Throughput often refers to the network data-carrying capacity. This is different in the context of monitoring databases, and we’re really talking about the throughput of the database itself. Ideally, throughput metrics would initially be used to create a performance baseline or, even better, several baselines during different workload periods. For example, collecting metrics during month-end batch processing or Black Friday sale events over several cycles will provide insight into a system’s performance during those periods. And it may be quite different from after-hours operations or weekday sales events. Baselines can then be used to create acceptable thresholds for alarms. Any large deviation from usual values would then need investigation.
The available performance counters could vary between different databases. They are typically reported on a specific time scale (per minute or per second, for instance). These metrics can provide a tell-tale sign of potential bottlenecks. Just as it was with throughput, creating baselines for these metrics is also recommended.
Database engines often automatically run repetitive tasks or scheduled jobs. Some systems, like Microsoft SQL Server or Oracle, have a built-in job scheduling facility but others use the operating system’s scheduler—such as cron—or third-party schedulers. Regardless of what the actual jobs are or how they are scheduled, what you need to monitor is not only that they ran but, more importantly, what their outcome (success or failure) was.
Security is often the most important aspect of IT administration and this is just as true with databases as it is with other systems. As such, it is important to keep an eye on the security of your databases. And while you may not need to monitor every single security event, you might want to look at their aggregated meaning. Let’s explain. Suppose you’re monitoring failed login attempts. A single failed login is most likely a sign of someone mistyping a password. On the other hand, if you see hundreds of them within a relatively short time frame, it could be the sign of an intrusion attempt.
Failed logins are certainly not the only security element you want to monitor. Database configuration change events are just as important. And so are new user account creations or password changes. Again, a single instance of these events is usually normal by if repeated, they could be cause for concern.
Logs are the place where most database engines record various types of information. They can be made of a single file or of several ones. Some systems log to text files while others log to a database. But no matter how, where or what your database logs, your monitoring tools can help you with that too. The problem with logs is their quantity. Most systems will create hundreds of log entries every hour, too much for a human to cope. Some monitoring tools will capture the logs, parse and analyze them and create metrics dashboard from the data they contain. In fact, log management is one of the core requirements of database monitoring. There are several reasons for that but the most important is the breadth of information they contain.

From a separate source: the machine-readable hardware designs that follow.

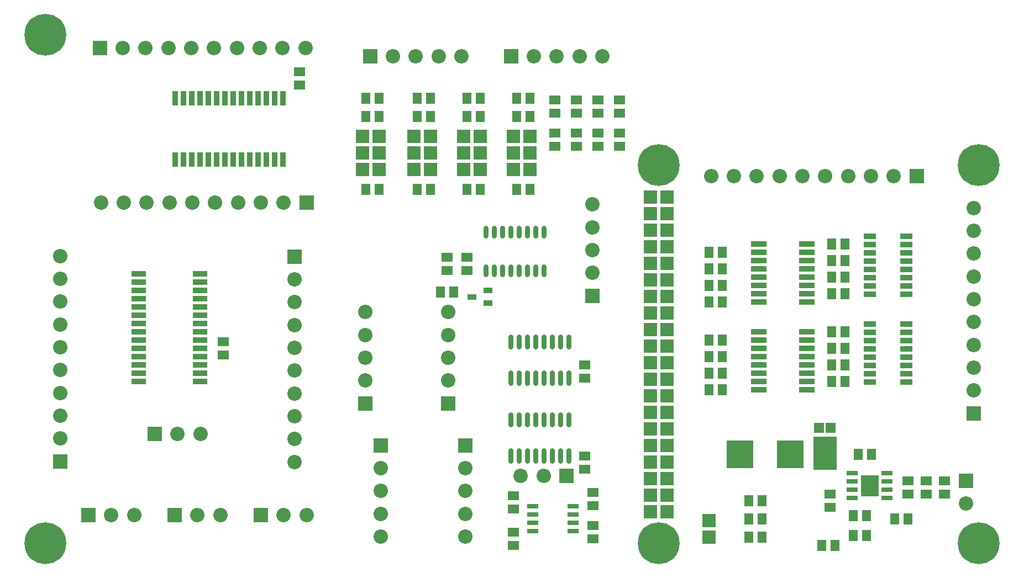
<source format=gbs>
G04 Layer: BottomSolderMaskLayer*
G04 EasyEDA v5.9.42, Mon, 25 Feb 2019 13:08:34 GMT*
G04 04bc916e9f0e400680881ea13b59f611*
G04 Gerber Generator version 0.2*
G04 Scale: 100 percent, Rotated: No, Reflected: No *
G04 Dimensions in millimeters *
G04 leading zeros omitted , absolute positions ,3 integer and 3 decimal *
%FSLAX33Y33*%
%MOMM*%
G90*
G71D02*

%ADD46R,2.133600X2.133600*%
%ADD47R,2.082800X2.082800*%
%ADD48R,1.673098X1.363218*%
%ADD51R,2.203196X2.203196*%
%ADD52C,2.203196*%
%ADD53R,2.204009X2.204009*%
%ADD54C,6.403188*%
%ADD55C,0.803199*%
%ADD56R,1.363218X1.673098*%
%ADD57R,1.752600X0.802640*%
%ADD58R,1.453210X0.903199*%
%ADD59R,0.812800X2.209800*%
%ADD60R,2.209800X0.812800*%
%ADD61R,1.593088X1.603248*%
%ADD62R,3.563112X5.063185*%
%ADD63R,4.053840X4.203700*%
%ADD64R,2.402840X0.904240*%
%ADD65R,1.953260X0.853440*%
%ADD66R,1.753210X0.803199*%
%ADD67R,2.803195X3.303194*%

%LPD*%
G54D55*
G01X79858Y44726D02*
G01X79858Y45926D01*
G01X78588Y44726D02*
G01X78588Y45926D01*
G01X77318Y44726D02*
G01X77318Y45926D01*
G01X76048Y44726D02*
G01X76048Y45926D01*
G01X74778Y44726D02*
G01X74778Y45926D01*
G01X73508Y44726D02*
G01X73508Y45926D01*
G01X72238Y44726D02*
G01X72238Y45926D01*
G01X70968Y44726D02*
G01X70968Y45926D01*
G01X79858Y50669D02*
G01X79858Y51869D01*
G01X78588Y50669D02*
G01X78588Y51869D01*
G01X77318Y50669D02*
G01X77318Y51869D01*
G01X76048Y50669D02*
G01X76048Y51869D01*
G01X74778Y50669D02*
G01X74778Y51869D01*
G01X73508Y50670D02*
G01X73508Y51870D01*
G01X72238Y50669D02*
G01X72238Y51869D01*
G01X70968Y50669D02*
G01X70968Y51869D01*
G01X83694Y17754D02*
G01X83694Y16154D01*
G01X82424Y17754D02*
G01X82424Y16154D01*
G01X81154Y17754D02*
G01X81154Y16154D01*
G01X79884Y17754D02*
G01X79884Y16154D01*
G01X78614Y17754D02*
G01X78614Y16154D01*
G01X77344Y17754D02*
G01X77344Y16154D01*
G01X76074Y17754D02*
G01X76074Y16154D01*
G01X74804Y17754D02*
G01X74804Y16154D01*
G01X83694Y23291D02*
G01X83694Y21691D01*
G01X82424Y23291D02*
G01X82424Y21691D01*
G01X81154Y23291D02*
G01X81154Y21691D01*
G01X79884Y23291D02*
G01X79884Y21691D01*
G01X78614Y23291D02*
G01X78614Y21691D01*
G01X77344Y23291D02*
G01X77344Y21691D01*
G01X76074Y23291D02*
G01X76074Y21691D01*
G01X74804Y23291D02*
G01X74804Y21691D01*
G01X83694Y29692D02*
G01X83694Y28092D01*
G01X82424Y29692D02*
G01X82424Y28092D01*
G01X81154Y29692D02*
G01X81154Y28092D01*
G01X79884Y29692D02*
G01X79884Y28092D01*
G01X78614Y29692D02*
G01X78614Y28092D01*
G01X77344Y29692D02*
G01X77344Y28092D01*
G01X76074Y29692D02*
G01X76074Y28092D01*
G01X74804Y29692D02*
G01X74804Y28092D01*
G01X83694Y35229D02*
G01X83694Y33629D01*
G01X82424Y35229D02*
G01X82424Y33629D01*
G01X81154Y35229D02*
G01X81154Y33629D01*
G01X79884Y35229D02*
G01X79884Y33629D01*
G01X78614Y35229D02*
G01X78614Y33629D01*
G01X77344Y35229D02*
G01X77344Y33629D01*
G01X76074Y35229D02*
G01X76074Y33629D01*
G01X74804Y35229D02*
G01X74804Y33629D01*
G54D56*
G01X52579Y57823D03*
G01X54611Y57823D03*
G01X54611Y68999D03*
G01X52579Y68999D03*
G01X52579Y71793D03*
G01X54611Y71793D03*
G01X60453Y57823D03*
G01X62485Y57823D03*
G01X62485Y68999D03*
G01X60453Y68999D03*
G01X60453Y71793D03*
G01X62485Y71793D03*
G01X68073Y57823D03*
G01X70105Y57823D03*
G01X70105Y68999D03*
G01X68073Y68999D03*
G01X68073Y71793D03*
G01X70105Y71793D03*
G01X75693Y57823D03*
G01X77725Y57823D03*
G01X77725Y68999D03*
G01X75693Y68999D03*
G01X75693Y71793D03*
G01X77725Y71793D03*
G54D57*
G01X84329Y9182D03*
G01X84329Y7912D03*
G01X84329Y6642D03*
G01X84329Y5372D03*
G01X78207Y5372D03*
G01X78207Y6642D03*
G01X78207Y7912D03*
G01X78207Y9182D03*
G54D48*
G01X87377Y4229D03*
G01X87377Y6261D03*
G01X87377Y9309D03*
G01X87377Y11341D03*
G01X75185Y8801D03*
G01X75185Y10833D03*
G01X75185Y5245D03*
G01X75185Y3213D03*
G01X86107Y16929D03*
G01X86107Y14897D03*
G01X68073Y47409D03*
G01X68073Y45377D03*
G54D58*
G01X68855Y41313D03*
G01X71354Y40363D03*
G01X71354Y42263D03*
G54D48*
G01X65025Y47409D03*
G01X65025Y45377D03*
G54D56*
G01X66041Y42075D03*
G01X64009Y42075D03*
G54D48*
G01X91441Y69507D03*
G01X91441Y71539D03*
G01X91441Y64427D03*
G01X91441Y66459D03*
G01X81535Y69507D03*
G01X81535Y71539D03*
G01X81535Y64427D03*
G01X81535Y66459D03*
G01X84837Y69507D03*
G01X84837Y71539D03*
G01X84837Y64427D03*
G01X84837Y66459D03*
G01X88139Y69507D03*
G01X88139Y71539D03*
G01X88139Y64427D03*
G01X88139Y66459D03*
G01X86107Y28867D03*
G01X86107Y30899D03*
G54D59*
G01X23369Y71793D03*
G01X24639Y71793D03*
G01X25909Y71793D03*
G01X27179Y71793D03*
G01X28449Y71793D03*
G01X29719Y71793D03*
G01X30989Y71793D03*
G01X32259Y71793D03*
G01X33529Y71793D03*
G01X34799Y71793D03*
G01X36069Y71793D03*
G01X37339Y71793D03*
G01X38609Y71793D03*
G01X39879Y71793D03*
G01X23369Y62395D03*
G01X24639Y62395D03*
G01X25909Y62395D03*
G01X27179Y62395D03*
G01X28449Y62395D03*
G01X29719Y62395D03*
G01X30989Y62395D03*
G01X32259Y62395D03*
G01X33529Y62395D03*
G01X34799Y62395D03*
G01X36069Y62395D03*
G01X37339Y62395D03*
G01X38609Y62395D03*
G01X39879Y62395D03*
G54D48*
G01X42419Y75857D03*
G01X42419Y73825D03*
G54D60*
G01X27179Y44869D03*
G01X27179Y43599D03*
G01X27179Y42329D03*
G01X27179Y41059D03*
G01X27179Y39789D03*
G01X27179Y38519D03*
G01X27179Y37249D03*
G01X27179Y35979D03*
G01X27179Y34709D03*
G01X27179Y33439D03*
G01X27179Y32169D03*
G01X27179Y30899D03*
G01X27179Y29629D03*
G01X27179Y28359D03*
G01X17781Y44869D03*
G01X17781Y43599D03*
G01X17781Y42329D03*
G01X17781Y41059D03*
G01X17781Y39789D03*
G01X17781Y38519D03*
G01X17781Y37249D03*
G01X17781Y35979D03*
G01X17781Y34709D03*
G01X17781Y33439D03*
G01X17781Y32169D03*
G01X17781Y30899D03*
G01X17781Y29629D03*
G01X17781Y28359D03*
G54D48*
G01X30735Y34455D03*
G01X30735Y32423D03*
G54D56*
G01X105157Y40551D03*
G01X107189Y40551D03*
G01X105157Y43091D03*
G01X107189Y43091D03*
G01X105157Y45631D03*
G01X107189Y45631D03*
G01X105157Y48171D03*
G01X107189Y48171D03*
G01X105157Y27089D03*
G01X107189Y27089D03*
G01X105157Y29629D03*
G01X107189Y29629D03*
G01X105157Y32169D03*
G01X107189Y32169D03*
G01X105157Y34709D03*
G01X107189Y34709D03*
G54D48*
G01X141225Y11087D03*
G01X141225Y13119D03*
G01X123699Y9055D03*
G01X123699Y11087D03*
G01X135637Y11087D03*
G01X135637Y13119D03*
G54D56*
G01X135637Y7277D03*
G01X133605Y7277D03*
G01X122429Y3213D03*
G01X124461Y3213D03*
G54D61*
G01X123840Y21212D03*
G01X122030Y21212D03*
G54D62*
G01X122937Y17322D03*
G54D48*
G01X138431Y11087D03*
G01X138431Y13119D03*
G54D63*
G01X109957Y17181D03*
G01X117628Y17181D03*
G54D56*
G01X113285Y10071D03*
G01X111253Y10071D03*
G01X113285Y7277D03*
G01X111253Y7277D03*
G01X113285Y4483D03*
G01X111253Y4483D03*
G01X127255Y7785D03*
G01X129287Y7785D03*
G01X127255Y4737D03*
G01X129287Y4737D03*
G54D64*
G01X112777Y27089D03*
G01X112777Y28359D03*
G01X112777Y29629D03*
G01X112777Y30899D03*
G01X112777Y32169D03*
G01X112777Y33439D03*
G01X112777Y34709D03*
G01X112777Y35979D03*
G01X120176Y35979D03*
G01X120176Y34709D03*
G01X120176Y33439D03*
G01X120176Y32169D03*
G01X120176Y30899D03*
G01X120176Y29629D03*
G01X120176Y28359D03*
G01X120176Y27089D03*
G01X112777Y40551D03*
G01X112777Y41821D03*
G01X112777Y43091D03*
G01X112777Y44361D03*
G01X112777Y45631D03*
G01X112777Y46901D03*
G01X112777Y48171D03*
G01X112777Y49441D03*
G01X120176Y49441D03*
G01X120176Y48171D03*
G01X120176Y46901D03*
G01X120176Y45631D03*
G01X120176Y44361D03*
G01X120176Y43091D03*
G01X120176Y41821D03*
G01X120176Y40551D03*
G54D56*
G01X123953Y41821D03*
G01X125985Y41821D03*
G01X123953Y28359D03*
G01X125985Y28359D03*
G01X123953Y30899D03*
G01X125985Y30899D03*
G01X123953Y33439D03*
G01X125985Y33439D03*
G01X123953Y35979D03*
G01X125985Y35979D03*
G01X123953Y46901D03*
G01X125985Y46901D03*
G01X123953Y49441D03*
G01X125985Y49441D03*
G01X123953Y44361D03*
G01X125985Y44361D03*
G01X128017Y17183D03*
G01X130049Y17183D03*
G54D65*
G01X135389Y50584D03*
G01X135389Y49314D03*
G01X135389Y48044D03*
G01X135389Y46774D03*
G01X135389Y45504D03*
G01X135389Y44234D03*
G01X135389Y42964D03*
G01X135389Y41694D03*
G01X129791Y41694D03*
G01X129791Y42964D03*
G01X129791Y44234D03*
G01X129791Y45504D03*
G01X129791Y46774D03*
G01X129791Y48044D03*
G01X129791Y49314D03*
G01X129791Y50584D03*
G01X135389Y37122D03*
G01X135389Y35852D03*
G01X135389Y34582D03*
G01X135389Y33312D03*
G01X135389Y32042D03*
G01X135389Y30772D03*
G01X135389Y29502D03*
G01X135389Y28232D03*
G01X129791Y28232D03*
G01X129791Y29502D03*
G01X129791Y30772D03*
G01X129791Y32042D03*
G01X129791Y33312D03*
G01X129791Y34582D03*
G01X129791Y35852D03*
G01X129791Y37122D03*
G54D66*
G01X132495Y14262D03*
G01X132495Y12992D03*
G01X132495Y11722D03*
G01X132495Y10452D03*
G01X127095Y10452D03*
G01X127095Y11722D03*
G01X127095Y12992D03*
G01X127095Y14262D03*
G54D67*
G01X129795Y12357D03*
G54D46*
G01X54611Y65951D03*
G01X54611Y63411D03*
G01X54611Y60871D03*
G01X52071Y65951D03*
G01X52071Y63411D03*
G01X52071Y60871D03*
G01X62485Y65951D03*
G01X62485Y63411D03*
G01X62485Y60871D03*
G01X59945Y65951D03*
G01X59945Y63411D03*
G01X59945Y60871D03*
G01X70105Y65951D03*
G01X70105Y63411D03*
G01X70105Y60871D03*
G01X67565Y65951D03*
G01X67565Y63411D03*
G01X67565Y60871D03*
G01X77725Y65951D03*
G01X77725Y63411D03*
G01X77725Y60871D03*
G01X75185Y65951D03*
G01X75185Y63411D03*
G01X75185Y60871D03*
G54D47*
G01X98771Y8371D03*
G01X96231Y8371D03*
G01X98771Y10911D03*
G01X96231Y10911D03*
G01X98771Y13451D03*
G01X96231Y13451D03*
G01X98771Y15991D03*
G01X96231Y15991D03*
G01X98771Y18531D03*
G01X96231Y18531D03*
G01X98771Y21071D03*
G01X96231Y21071D03*
G01X98771Y23611D03*
G01X96231Y23611D03*
G01X98771Y26151D03*
G01X96231Y26151D03*
G01X98771Y28691D03*
G01X96231Y28691D03*
G01X98771Y31231D03*
G01X96231Y31231D03*
G01X98771Y33771D03*
G01X96231Y33771D03*
G01X98771Y36311D03*
G01X96231Y36311D03*
G01X98771Y38851D03*
G01X96231Y38851D03*
G01X98771Y41391D03*
G01X96231Y41391D03*
G01X98771Y43931D03*
G01X96231Y43931D03*
G01X98771Y46471D03*
G01X96231Y46471D03*
G01X98771Y49011D03*
G01X96231Y49011D03*
G01X98771Y51551D03*
G01X96231Y51551D03*
G01X98771Y54091D03*
G01X96231Y54091D03*
G01X98771Y56631D03*
G01X96231Y56631D03*
G54D46*
G01X105157Y4483D03*
G01X105157Y7023D03*
G54D51*
G01X20281Y20298D03*
G54D52*
G01X23781Y20299D03*
G01X27281Y20299D03*
G54D51*
G01X36537Y7852D03*
G54D52*
G01X40037Y7853D03*
G01X43537Y7853D03*
G54D51*
G01X10121Y7852D03*
G54D52*
G01X13621Y7853D03*
G01X17121Y7853D03*
G54D51*
G01X23329Y7852D03*
G54D52*
G01X26829Y7853D03*
G01X30329Y7853D03*
G54D51*
G01X5774Y16076D03*
G54D52*
G01X5775Y19577D03*
G01X5775Y23077D03*
G01X5775Y26577D03*
G01X5775Y30077D03*
G01X5775Y33577D03*
G01X5775Y37077D03*
G01X5775Y40577D03*
G01X5775Y44077D03*
G01X5775Y47576D03*
G54D51*
G01X145729Y23442D03*
G54D52*
G01X145729Y26943D03*
G01X145729Y30443D03*
G01X145729Y33943D03*
G01X145729Y37443D03*
G01X145729Y40943D03*
G01X145729Y44443D03*
G01X145729Y47943D03*
G01X145729Y51443D03*
G01X145729Y54942D03*
G54D51*
G01X53250Y78210D03*
G54D52*
G01X56751Y78211D03*
G01X60251Y78211D03*
G01X63751Y78211D03*
G01X67251Y78211D03*
G54D51*
G01X74840Y78210D03*
G54D52*
G01X78341Y78211D03*
G01X81841Y78211D03*
G01X85341Y78211D03*
G01X88841Y78211D03*
G54D53*
G01X144525Y13117D03*
G54D52*
G01X144526Y9618D03*
G54D51*
G01X136997Y59786D03*
G54D52*
G01X133497Y59787D03*
G01X129997Y59787D03*
G01X126497Y59787D03*
G01X122997Y59787D03*
G01X119497Y59787D03*
G01X115997Y59787D03*
G01X112497Y59787D03*
G01X108997Y59787D03*
G01X105497Y59787D03*
G54D51*
G01X67887Y18543D03*
G54D52*
G01X67887Y15043D03*
G01X67887Y11543D03*
G01X67887Y8043D03*
G01X67887Y4543D03*
G54D51*
G01X54933Y18543D03*
G54D52*
G01X54933Y15043D03*
G01X54933Y11543D03*
G01X54933Y8043D03*
G01X54933Y4543D03*
G54D51*
G01X65210Y24966D03*
G54D52*
G01X65211Y28467D03*
G01X65211Y31967D03*
G01X65211Y35467D03*
G01X65211Y38967D03*
G54D51*
G01X52510Y24966D03*
G54D52*
G01X52511Y28467D03*
G01X52511Y31967D03*
G01X52511Y35467D03*
G01X52511Y38967D03*
G54D51*
G01X83352Y13813D03*
G54D52*
G01X79853Y13813D03*
G01X76353Y13813D03*
G54D51*
G01X43525Y55722D03*
G54D52*
G01X40025Y55723D03*
G01X36525Y55723D03*
G01X33025Y55723D03*
G01X29525Y55723D03*
G01X26025Y55723D03*
G01X22525Y55723D03*
G01X19025Y55723D03*
G01X15525Y55723D03*
G01X12025Y55723D03*
G54D51*
G01X11848Y79480D03*
G54D52*
G01X15349Y79481D03*
G01X18849Y79481D03*
G01X22349Y79481D03*
G01X25849Y79481D03*
G01X29349Y79481D03*
G01X32849Y79481D03*
G01X36349Y79481D03*
G01X39849Y79481D03*
G01X43349Y79481D03*
G54D51*
G01X87309Y41476D03*
G54D52*
G01X87309Y44977D03*
G01X87309Y48477D03*
G01X87309Y51977D03*
G01X87309Y55477D03*
G54D51*
G01X41724Y47499D03*
G54D52*
G01X41725Y43999D03*
G01X41725Y40499D03*
G01X41725Y36999D03*
G01X41725Y33499D03*
G01X41725Y29999D03*
G01X41725Y26499D03*
G01X41725Y22999D03*
G01X41725Y19499D03*
G01X41725Y15999D03*
G54D54*
G01X3501Y81500D03*
G01X3501Y3501D03*
G01X146500Y3501D03*
G01X146500Y61501D03*
G01X97501Y61501D03*
G01X97501Y3501D03*
M00*
M02*

</source>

All the tools we’ve just reviewed are great for monitoring your Apache Cassandra databases. But I’d like to let you in on a secret. They’re also great for all sorts of monitoring. All tools and services will monitor quite a few things besides databases. In fact, this is probably what you should consider the most when selecting your monitoring solution. Pick one that will not only monitor your databases but also all your other applications and servers. After all, you’ll save quite a bit of effort by having only one tool to deploy and you’ll enjoy having a unified user interface for most of your monitoring needs.